■ Description of the task
Transcribe each entry. Change nothing.

■ Exercise data
== Segment start ==

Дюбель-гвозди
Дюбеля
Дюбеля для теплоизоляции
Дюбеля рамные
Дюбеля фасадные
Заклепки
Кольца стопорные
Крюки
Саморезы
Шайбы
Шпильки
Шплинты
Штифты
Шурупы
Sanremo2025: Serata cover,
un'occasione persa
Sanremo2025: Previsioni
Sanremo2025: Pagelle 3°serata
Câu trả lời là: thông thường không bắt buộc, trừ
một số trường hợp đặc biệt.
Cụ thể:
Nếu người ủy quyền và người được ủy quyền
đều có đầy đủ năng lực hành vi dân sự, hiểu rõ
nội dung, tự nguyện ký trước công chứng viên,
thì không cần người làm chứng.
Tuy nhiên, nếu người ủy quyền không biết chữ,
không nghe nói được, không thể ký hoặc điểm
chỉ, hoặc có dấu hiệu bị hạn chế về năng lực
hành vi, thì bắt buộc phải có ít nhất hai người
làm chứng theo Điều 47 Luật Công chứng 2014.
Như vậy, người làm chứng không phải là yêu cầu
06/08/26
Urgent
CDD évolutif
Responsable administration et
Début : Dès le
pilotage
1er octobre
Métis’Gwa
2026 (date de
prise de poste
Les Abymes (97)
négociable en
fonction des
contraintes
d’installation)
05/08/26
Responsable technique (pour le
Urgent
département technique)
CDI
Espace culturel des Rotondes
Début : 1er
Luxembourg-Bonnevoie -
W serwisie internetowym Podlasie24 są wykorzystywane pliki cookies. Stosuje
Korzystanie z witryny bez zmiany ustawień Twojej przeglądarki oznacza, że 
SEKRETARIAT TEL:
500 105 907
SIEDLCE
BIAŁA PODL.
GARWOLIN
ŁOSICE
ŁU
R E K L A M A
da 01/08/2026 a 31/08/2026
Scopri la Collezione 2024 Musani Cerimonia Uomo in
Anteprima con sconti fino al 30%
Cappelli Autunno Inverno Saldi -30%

== Segment end ==

■ Response to the exercise
Дюбель-гвозди
Дюбеля
Дюбеля для теплоизоляции
Дюбеля рамные
Дюбеля фасадные
Заклепки
Кольца стопорные
Крюки
Саморезы
Шайбы
Шпильки
Шплинты
Штифты
Шурупы
Sanremo2025: Serata cover,
un'occasione persa
Sanremo2025: Previsioni
Sanremo2025: Pagelle 3°serata
Câu trả lời là: thông thường không bắt buộc, trừ
một số trường hợp đặc biệt.
Cụ thể:
Nếu người ủy quyền và người được ủy quyền
đều có đầy đủ năng lực hành vi dân sự, hiểu rõ
nội dung, tự nguyện ký trước công chứng viên,
thì không cần người làm chứng.
Tuy nhiên, nếu người ủy quyền không biết chữ,
không nghe nói được, không thể ký hoặc điểm
chỉ, hoặc có dấu hiệu bị hạn chế về năng lực
hành vi, thì bắt buộc phải có ít nhất hai người
làm chứng theo Điều 47 Luật Công chứng 2014.
Như vậy, người làm chứng không phải là yêu cầu
06/08/26
Urgent
CDD évolutif
Responsable administration et
Début : Dès le
pilotage
1er octobre
Métis’Gwa
2026 (date de
prise de poste
Les Abymes (97)
négociable en
fonction des
contraintes
d’installation)
05/08/26
Responsable technique (pour le
Urgent
département technique)
CDI
Espace culturel des Rotondes
Début : 1er
Luxembourg-Bonnevoie -
W serwisie internetowym Podlasie24 są wykorzystywane pliki cookies. Stosuje
Korzystanie z witryny bez zmiany ustawień Twojej przeglądarki oznacza, że 
SEKRETARIAT TEL:
500 105 907
SIEDLCE
BIAŁA PODL.
GARWOLIN
ŁOSICE
ŁU
R E K L A M A
da 01/08/2026 a 31/08/2026
Scopri la Collezione 2024 Musani Cerimonia Uomo in
Anteprima con sconti fino al 30%
Cappelli Autunno Inverno Saldi -30%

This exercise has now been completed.